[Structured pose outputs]
○ ○ ○

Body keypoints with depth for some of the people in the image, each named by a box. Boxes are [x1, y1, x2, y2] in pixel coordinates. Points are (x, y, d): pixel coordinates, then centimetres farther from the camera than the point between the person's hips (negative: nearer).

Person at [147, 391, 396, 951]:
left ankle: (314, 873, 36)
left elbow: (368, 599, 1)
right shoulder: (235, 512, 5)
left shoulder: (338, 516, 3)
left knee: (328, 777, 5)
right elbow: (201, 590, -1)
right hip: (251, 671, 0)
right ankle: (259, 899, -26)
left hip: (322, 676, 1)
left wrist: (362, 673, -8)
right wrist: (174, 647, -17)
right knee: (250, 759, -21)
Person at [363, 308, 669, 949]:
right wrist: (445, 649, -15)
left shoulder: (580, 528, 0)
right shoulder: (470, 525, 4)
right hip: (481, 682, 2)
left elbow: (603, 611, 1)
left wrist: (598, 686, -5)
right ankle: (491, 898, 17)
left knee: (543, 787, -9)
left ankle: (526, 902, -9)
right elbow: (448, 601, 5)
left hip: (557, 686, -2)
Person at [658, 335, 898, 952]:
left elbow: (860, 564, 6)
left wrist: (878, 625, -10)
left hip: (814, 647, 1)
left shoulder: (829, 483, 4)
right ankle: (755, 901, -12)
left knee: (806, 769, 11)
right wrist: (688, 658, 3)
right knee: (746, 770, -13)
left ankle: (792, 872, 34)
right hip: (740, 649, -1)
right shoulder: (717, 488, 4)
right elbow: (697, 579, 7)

○ ○ ○

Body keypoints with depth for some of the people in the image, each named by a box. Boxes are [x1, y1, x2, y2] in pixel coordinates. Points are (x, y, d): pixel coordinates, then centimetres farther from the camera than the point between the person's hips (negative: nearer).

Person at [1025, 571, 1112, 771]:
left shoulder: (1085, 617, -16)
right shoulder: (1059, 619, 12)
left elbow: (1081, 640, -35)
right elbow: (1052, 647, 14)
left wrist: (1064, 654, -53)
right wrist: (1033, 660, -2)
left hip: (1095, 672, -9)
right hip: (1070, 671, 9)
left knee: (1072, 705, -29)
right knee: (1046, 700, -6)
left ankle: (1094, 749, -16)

○ ○ ○

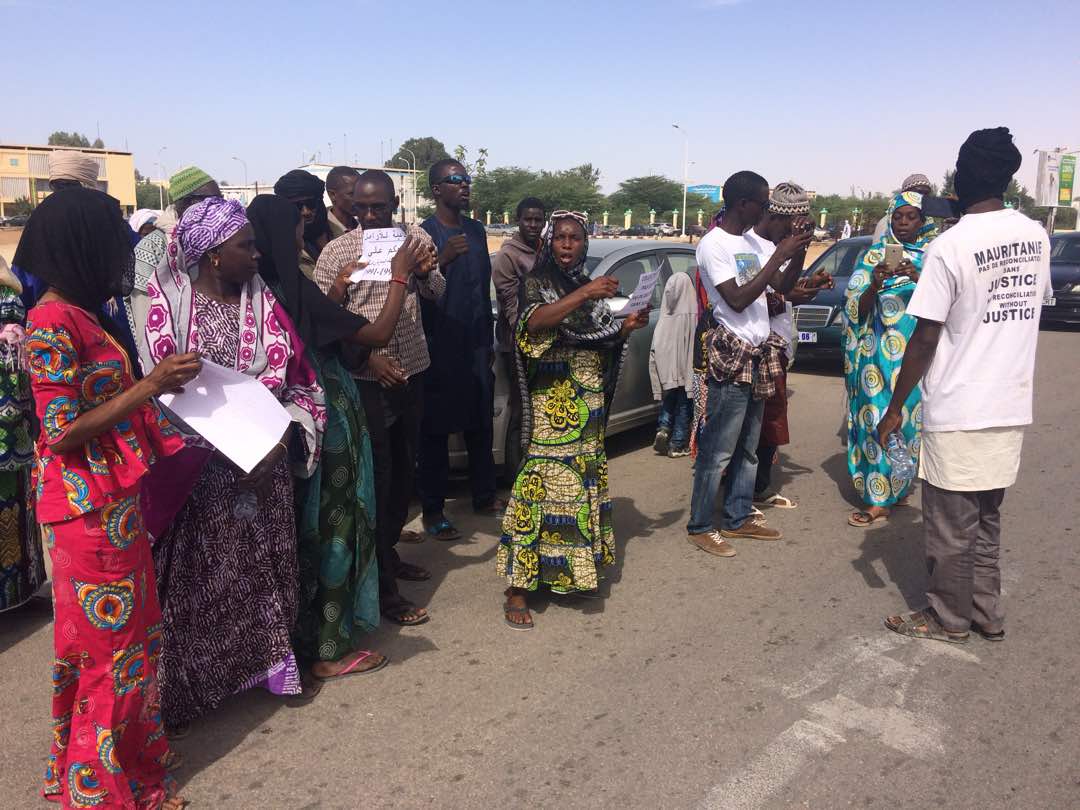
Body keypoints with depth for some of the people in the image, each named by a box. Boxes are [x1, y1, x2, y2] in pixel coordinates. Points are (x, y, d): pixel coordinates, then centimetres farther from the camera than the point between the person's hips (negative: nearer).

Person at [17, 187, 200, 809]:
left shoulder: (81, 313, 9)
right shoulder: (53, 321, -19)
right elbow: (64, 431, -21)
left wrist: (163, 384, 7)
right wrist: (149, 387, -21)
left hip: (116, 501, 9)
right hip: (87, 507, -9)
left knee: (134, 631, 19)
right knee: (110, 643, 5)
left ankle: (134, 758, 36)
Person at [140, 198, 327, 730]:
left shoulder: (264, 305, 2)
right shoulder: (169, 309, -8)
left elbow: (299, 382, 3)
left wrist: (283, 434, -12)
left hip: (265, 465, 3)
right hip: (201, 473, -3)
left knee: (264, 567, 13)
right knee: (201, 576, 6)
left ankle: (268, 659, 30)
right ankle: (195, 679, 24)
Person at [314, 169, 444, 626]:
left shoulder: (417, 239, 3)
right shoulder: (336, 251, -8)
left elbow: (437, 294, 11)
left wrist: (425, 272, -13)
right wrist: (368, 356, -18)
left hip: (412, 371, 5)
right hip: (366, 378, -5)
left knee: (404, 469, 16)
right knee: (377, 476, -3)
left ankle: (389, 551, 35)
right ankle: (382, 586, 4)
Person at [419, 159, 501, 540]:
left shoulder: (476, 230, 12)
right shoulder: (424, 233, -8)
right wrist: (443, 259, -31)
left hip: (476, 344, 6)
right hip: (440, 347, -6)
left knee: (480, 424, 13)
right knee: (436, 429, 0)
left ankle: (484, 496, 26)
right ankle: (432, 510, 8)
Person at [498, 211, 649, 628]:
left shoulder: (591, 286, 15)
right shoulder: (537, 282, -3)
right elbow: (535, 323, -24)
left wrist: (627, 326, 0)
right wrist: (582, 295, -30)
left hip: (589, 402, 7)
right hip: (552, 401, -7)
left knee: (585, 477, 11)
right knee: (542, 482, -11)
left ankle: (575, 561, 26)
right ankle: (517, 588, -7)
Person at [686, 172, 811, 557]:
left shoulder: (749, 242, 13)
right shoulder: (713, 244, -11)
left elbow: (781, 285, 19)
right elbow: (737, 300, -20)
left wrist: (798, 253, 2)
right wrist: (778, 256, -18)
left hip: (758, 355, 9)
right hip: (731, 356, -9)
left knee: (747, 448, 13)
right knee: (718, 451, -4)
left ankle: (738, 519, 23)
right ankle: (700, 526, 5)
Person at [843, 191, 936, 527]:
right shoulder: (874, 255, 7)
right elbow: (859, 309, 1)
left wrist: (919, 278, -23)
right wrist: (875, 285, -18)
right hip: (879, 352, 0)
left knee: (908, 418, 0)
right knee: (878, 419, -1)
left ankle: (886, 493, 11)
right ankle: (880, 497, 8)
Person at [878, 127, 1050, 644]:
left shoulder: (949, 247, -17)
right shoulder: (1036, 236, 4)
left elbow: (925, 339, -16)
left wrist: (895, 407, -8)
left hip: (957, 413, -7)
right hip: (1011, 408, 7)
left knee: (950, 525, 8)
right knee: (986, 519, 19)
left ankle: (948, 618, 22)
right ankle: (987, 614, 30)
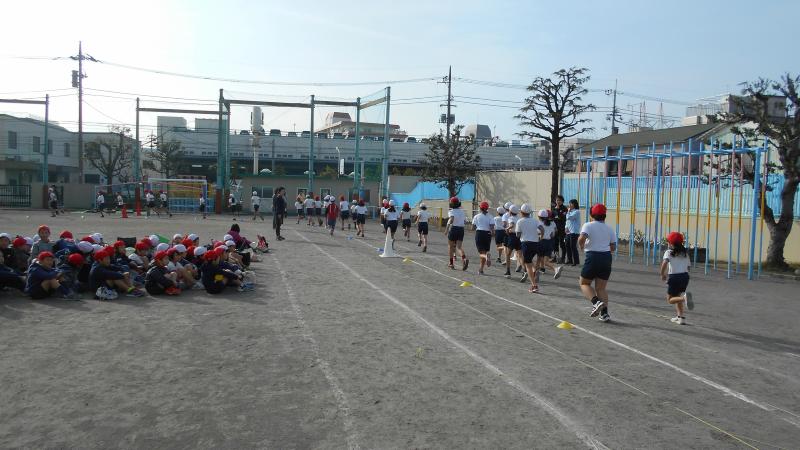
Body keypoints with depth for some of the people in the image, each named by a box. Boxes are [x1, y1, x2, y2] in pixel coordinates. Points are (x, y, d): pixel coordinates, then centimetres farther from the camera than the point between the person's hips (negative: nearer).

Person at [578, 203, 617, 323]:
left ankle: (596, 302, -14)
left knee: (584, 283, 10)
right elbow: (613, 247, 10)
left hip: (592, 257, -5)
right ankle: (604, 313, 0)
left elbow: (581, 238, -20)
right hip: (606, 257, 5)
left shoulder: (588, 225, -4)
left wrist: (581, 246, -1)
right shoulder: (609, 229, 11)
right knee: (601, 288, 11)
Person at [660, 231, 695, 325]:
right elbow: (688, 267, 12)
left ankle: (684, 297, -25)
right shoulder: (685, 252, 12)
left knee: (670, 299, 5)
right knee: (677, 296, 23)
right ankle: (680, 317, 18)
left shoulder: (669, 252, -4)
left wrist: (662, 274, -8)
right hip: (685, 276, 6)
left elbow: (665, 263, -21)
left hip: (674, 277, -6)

○ ○ ○

▸ TASK TO CARRY OUT:
Begin with the line above that has "left ankle: (575, 561, 26)" and continue through the line that has "right knee: (878, 419, -1)", setting each one down exactly. Stop there.

▸ SOLUTION TO THE EXERCISE:
left ankle: (575, 561, 26)
right ankle: (517, 588, -7)
Person at [686, 172, 811, 557]:
left shoulder: (749, 242, 13)
right shoulder: (713, 244, -11)
left elbow: (781, 285, 19)
right elbow: (737, 300, -20)
left wrist: (798, 253, 2)
right wrist: (778, 256, -18)
left hip: (758, 355, 9)
right hip: (731, 356, -9)
left knee: (747, 448, 13)
right knee: (718, 451, -4)
left ankle: (738, 519, 23)
right ankle: (700, 526, 5)
Person at [843, 191, 936, 527]:
right shoulder: (874, 255, 7)
right elbow: (859, 309, 1)
left wrist: (919, 278, -23)
right wrist: (875, 285, -18)
right hip: (879, 352, 0)
left knee: (908, 418, 0)
right knee: (878, 419, -1)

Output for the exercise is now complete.